## Text block
Explainable visual transformer based scoring of CAD-RADS from coronary CT angiography multiplanar projections
European Heart Journal - Digital Health

Abstract
Accurate evaluation of the severity and extent of Coronary Artery Disease (CAD) is critical for managing cardiovascular risk. Coronary CT Angiography (CCTA) is the first-line non-invasive modality for this purpose. Yet, interpreting scans and assigning standardized CAD-RADS scores1 remains a resource-intensive, and operator-dependent task. This creates a demand for automated and transparent strategies to support routine screening.
Building on a prior MaxViT AI model we developed for the purpose2, we present a novel web-based platform for CAD-RADS scoring from CCTA that requires no additional annotations beyond the final predicted risk label. The system is built to reflect real-world clinical decision-making, offering not only categorical risk prediction but also intuitive visual and textual explainability to facilitate user confidence and foster adoption.
We employ 2D representations of the left anterior descending (LAD), left circumflex (LCX), and right coronary arteries (RCA) extracted from standard CCTA. LAD, LCX and RCA views are combined into tri-channel composite images, including generative missing vessel imputation in case one of the three is missing (e.g. when one of the vessels is fully healthy). A Multi-Axis Vision Transformer (MaxViT) was fine-tuned to perform two tasks: (1) stratify patients into low(CAD-RADS 0), intermediate(1-3), or high(4+) CAD risk bins; and (2) identify cases warranting further invasive investigation (e.g. ICA). Additional outputs include heatmaps showing salient image regions driving AI prediction, employing DeepSHAP3, and automatically generated narrative summary explanations of findings, generated through similarity-based RAG employing radiologists written CCTA reports.

## Dataset records
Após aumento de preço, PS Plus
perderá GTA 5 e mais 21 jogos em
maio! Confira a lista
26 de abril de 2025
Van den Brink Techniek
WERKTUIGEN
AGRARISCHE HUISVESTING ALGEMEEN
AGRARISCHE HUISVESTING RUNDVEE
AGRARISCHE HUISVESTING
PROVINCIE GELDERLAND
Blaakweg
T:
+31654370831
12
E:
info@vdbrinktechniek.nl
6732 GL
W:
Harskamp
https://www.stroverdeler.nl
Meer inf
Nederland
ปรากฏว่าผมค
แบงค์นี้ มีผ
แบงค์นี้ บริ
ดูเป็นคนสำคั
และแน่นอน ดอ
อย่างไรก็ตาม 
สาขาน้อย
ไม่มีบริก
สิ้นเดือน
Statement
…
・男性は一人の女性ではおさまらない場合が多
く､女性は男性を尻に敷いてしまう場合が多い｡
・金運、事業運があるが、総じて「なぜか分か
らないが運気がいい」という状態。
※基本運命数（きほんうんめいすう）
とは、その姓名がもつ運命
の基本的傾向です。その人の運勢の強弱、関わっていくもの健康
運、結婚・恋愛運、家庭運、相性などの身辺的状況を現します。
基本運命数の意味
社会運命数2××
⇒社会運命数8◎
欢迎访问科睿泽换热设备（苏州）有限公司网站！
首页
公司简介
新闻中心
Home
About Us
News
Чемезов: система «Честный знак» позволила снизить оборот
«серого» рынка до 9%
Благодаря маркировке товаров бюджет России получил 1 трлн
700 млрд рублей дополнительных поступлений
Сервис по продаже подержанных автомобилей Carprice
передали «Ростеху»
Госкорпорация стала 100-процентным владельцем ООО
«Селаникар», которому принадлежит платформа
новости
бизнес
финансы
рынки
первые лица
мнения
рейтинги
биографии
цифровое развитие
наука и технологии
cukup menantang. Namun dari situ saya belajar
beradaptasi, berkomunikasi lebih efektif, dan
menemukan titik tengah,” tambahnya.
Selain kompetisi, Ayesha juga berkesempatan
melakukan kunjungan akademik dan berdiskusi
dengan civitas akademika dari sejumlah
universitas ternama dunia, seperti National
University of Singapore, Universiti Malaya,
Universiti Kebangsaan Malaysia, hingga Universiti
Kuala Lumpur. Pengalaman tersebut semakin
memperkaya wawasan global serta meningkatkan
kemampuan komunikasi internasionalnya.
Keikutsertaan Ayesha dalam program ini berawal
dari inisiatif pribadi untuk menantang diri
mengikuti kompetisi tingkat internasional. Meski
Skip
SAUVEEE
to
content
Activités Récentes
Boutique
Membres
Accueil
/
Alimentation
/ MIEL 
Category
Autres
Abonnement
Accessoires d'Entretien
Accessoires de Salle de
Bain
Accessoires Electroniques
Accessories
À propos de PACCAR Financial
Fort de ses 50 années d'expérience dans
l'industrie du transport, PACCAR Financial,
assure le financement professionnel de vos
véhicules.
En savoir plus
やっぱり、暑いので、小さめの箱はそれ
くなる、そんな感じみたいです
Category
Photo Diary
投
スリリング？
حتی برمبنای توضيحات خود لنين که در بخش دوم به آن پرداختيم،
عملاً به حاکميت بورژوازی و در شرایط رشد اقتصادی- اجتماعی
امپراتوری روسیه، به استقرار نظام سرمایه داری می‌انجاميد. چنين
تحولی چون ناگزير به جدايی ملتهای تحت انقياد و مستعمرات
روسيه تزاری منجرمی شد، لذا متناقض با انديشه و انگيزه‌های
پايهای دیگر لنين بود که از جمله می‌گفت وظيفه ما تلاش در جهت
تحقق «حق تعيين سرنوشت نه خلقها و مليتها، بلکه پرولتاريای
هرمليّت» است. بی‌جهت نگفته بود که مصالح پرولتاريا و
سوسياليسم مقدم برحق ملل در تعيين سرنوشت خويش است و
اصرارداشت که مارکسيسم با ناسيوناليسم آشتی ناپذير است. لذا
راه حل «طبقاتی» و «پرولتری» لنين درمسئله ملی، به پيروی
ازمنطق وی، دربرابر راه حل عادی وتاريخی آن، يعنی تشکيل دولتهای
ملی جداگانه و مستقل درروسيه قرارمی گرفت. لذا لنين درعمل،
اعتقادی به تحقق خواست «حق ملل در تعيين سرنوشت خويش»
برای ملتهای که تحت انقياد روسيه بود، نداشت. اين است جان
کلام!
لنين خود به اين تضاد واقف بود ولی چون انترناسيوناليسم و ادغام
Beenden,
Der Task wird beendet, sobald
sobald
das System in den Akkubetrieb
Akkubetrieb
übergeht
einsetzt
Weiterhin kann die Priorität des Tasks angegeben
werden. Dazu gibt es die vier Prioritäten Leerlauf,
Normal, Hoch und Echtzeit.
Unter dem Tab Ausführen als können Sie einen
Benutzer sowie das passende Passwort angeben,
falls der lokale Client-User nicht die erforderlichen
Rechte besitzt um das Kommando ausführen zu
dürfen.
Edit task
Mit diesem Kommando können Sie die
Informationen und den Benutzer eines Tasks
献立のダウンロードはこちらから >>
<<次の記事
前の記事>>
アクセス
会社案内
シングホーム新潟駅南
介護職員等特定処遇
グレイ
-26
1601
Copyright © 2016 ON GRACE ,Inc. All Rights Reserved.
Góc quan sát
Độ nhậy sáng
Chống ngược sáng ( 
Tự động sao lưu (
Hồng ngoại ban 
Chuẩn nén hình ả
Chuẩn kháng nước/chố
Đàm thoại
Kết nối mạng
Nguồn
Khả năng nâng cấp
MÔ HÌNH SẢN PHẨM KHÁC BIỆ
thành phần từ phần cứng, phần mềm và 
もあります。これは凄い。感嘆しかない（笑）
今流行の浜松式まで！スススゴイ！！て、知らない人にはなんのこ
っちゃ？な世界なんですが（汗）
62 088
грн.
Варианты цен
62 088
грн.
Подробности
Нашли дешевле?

## Task brief
Continue the abstract on explainable CAD-RADS scoring from coronary CT angiography, picking up after its final sentence.

## Response
The model was trained and tested on a cohort of 253 patients. In the three-class CAD risk prediction task, it achieved an AUC of 0.93 [95% CI: 0.84–0.99] and a classification accuracy of 0.88 [0.79–0.95]. For the binary decision task (follow-up investigation needed?), it showed an AUC of 0.87 [0.76–0.95]. Comparative benchmarks demonstrated superior performance against conventional CNN and attention-based baselines. The trained model is computationally lightweight and can be deployed on modest hardware, typically available for radiology clinical staff. A working prototype with an interactive dashboard was developed (see Figure 1) and tested, highlighting good usability for non-technical clinical users.
we present an automated, annotation-light CAD-RADS classification tool that mirrors physician workflows using standard CCTA imaging. Combining accuracy with visual and textual explainability, we address key limitations in current CAD screening: time burden, inter-rater variability, and transparency. The prototype shows good potential for integration in population-level screening programs without requiring computational resources currently scarcely available in healthcare organizations.